Nell Leyshon - Der Wald / The Forest

  • Dieses Buch erzählt die Geschichte von Pawel und seiner Mutter Zofia.

    Es beginnt mit zwei Briefen. Sofia ist alt und wird betreut, als sie einen Brief erhält mit einer Einladung. Auch Paul erhält einen Brief, den er schon erwartet hat.

    Dann gliedert sich das Buch in drei Abschnitte: Stadt, Wald, Kleinstadt.

    Alles beginnt in Warschau, als Pawel noch behütet im Kreis der Familie aufwächst. Doch der Beginn des zweiten Weltkrieges bringt für die Familie auch Veränderungen mit sich. Rundherum wird gekämpft, es fallen Bomben. Karol, der sich im Widerstand gegen die Nazis engagiert, bringt einen verletzten Engländer zum Sterben ins Haus, was sie alle in Gefahr bringt und ungeahnte Folgen hat. Dann erleben wir Pawel und seine Mutter, die im Wald Sicherheit gesucht haben. Sie sind bei der alten Baba untergekommen. Dann gibt es einen Sprung in ihr späteres Leben in England.

    Die Autorin Nell Leyshon hat sich mit ihrem Buch „Die Farbe von Milch“ einen Namen gemacht.

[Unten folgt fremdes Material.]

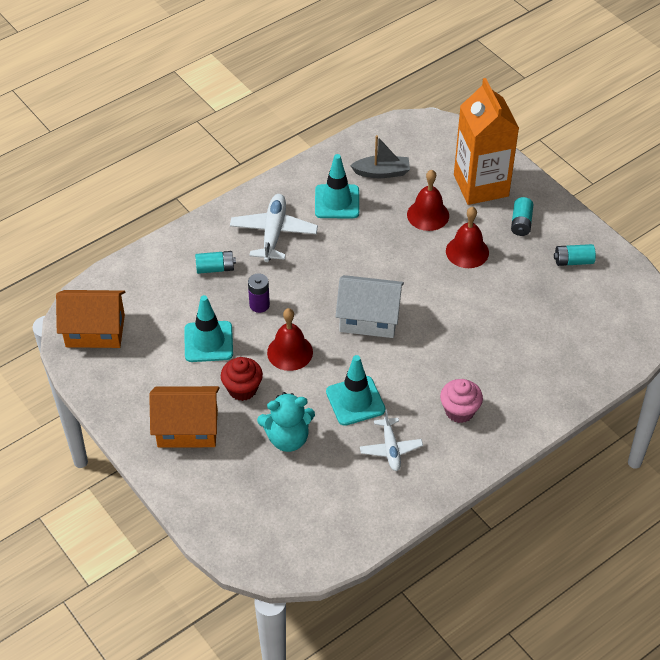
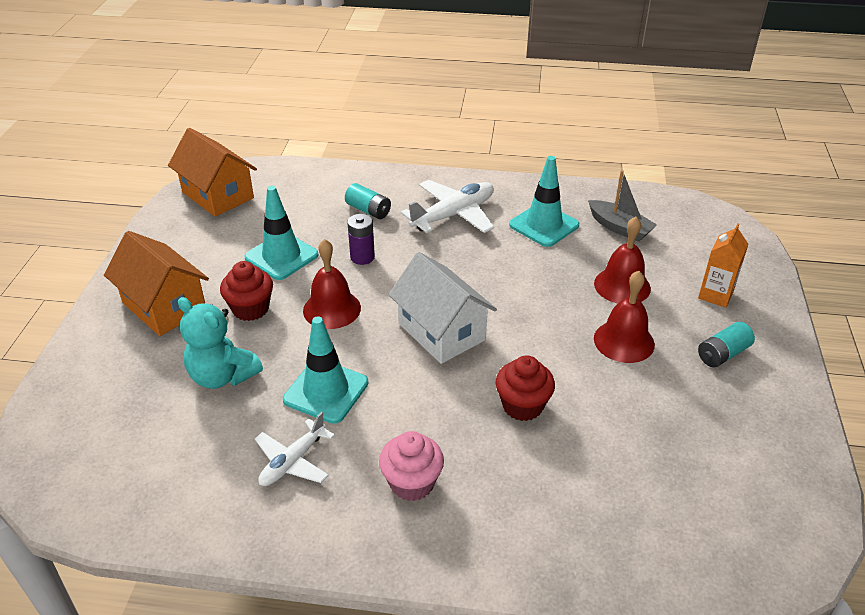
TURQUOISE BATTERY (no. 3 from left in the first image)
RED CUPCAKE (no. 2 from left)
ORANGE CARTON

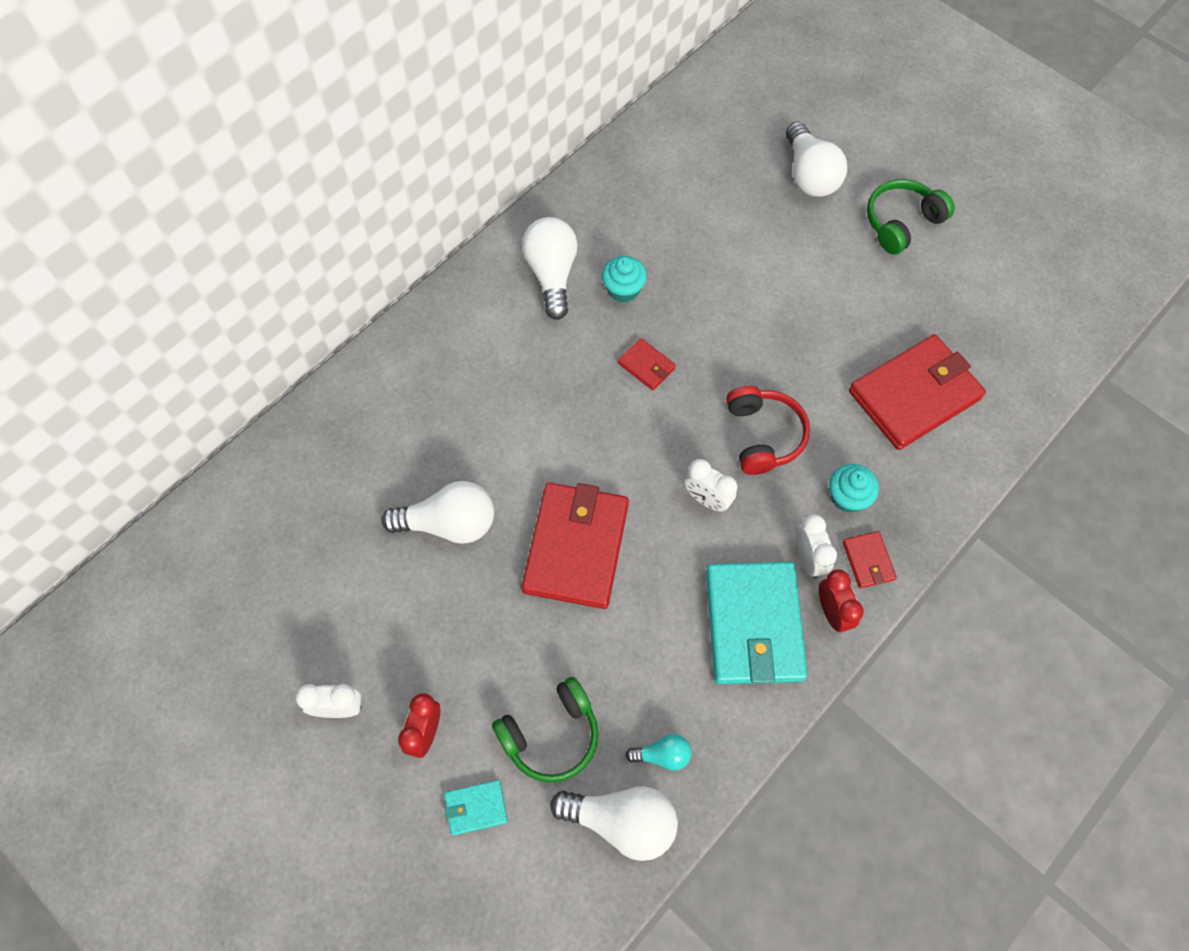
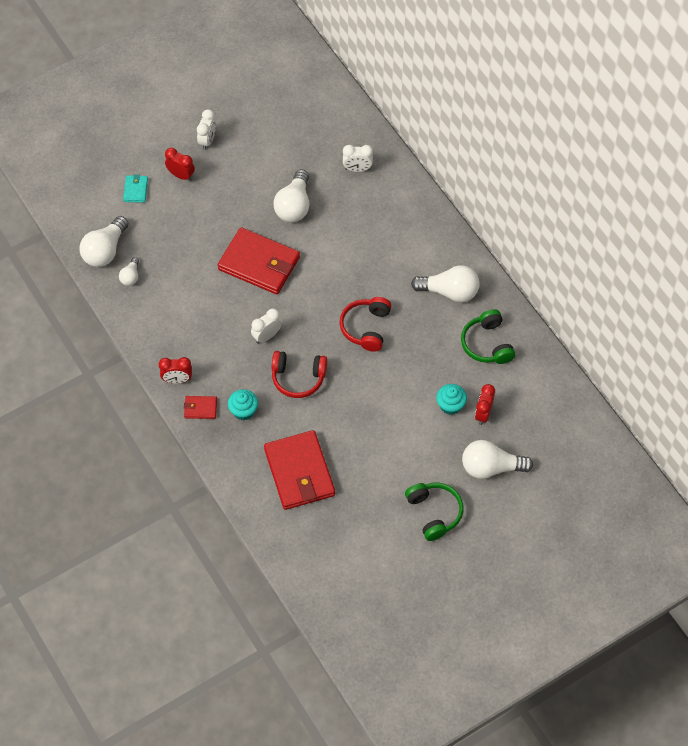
TURQUOISE WALLET (no. 2 from left in the first image)
RED CLOCK (no. 3 from left)
GREEN HEADPHONES (no. 2 from left)
TURQUOISE CUPCAKE (no. 2 from left)
WHITE CLOCK (no. 3 from left)
RED HEADPHONES (no. 2 from left)
WHITE LIGHT BULB (no. 2 from left)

    Der Schreibstil ist ruhig und fast schon distanziert, aber immer sehr ausführlich. Trotzdem konnte ich mich gut in die Charaktere und ihre Situation hineinversetzen. Zofia hatte ihre Träume, aber sie hat sich ganz selbstlos in das ihr aufgezwungene Leben eingelassen. Pawel ist ein ängstlicher Junge, der wissbegierig ist und fantasievoll, manchmal aber auch ein wenig naiv.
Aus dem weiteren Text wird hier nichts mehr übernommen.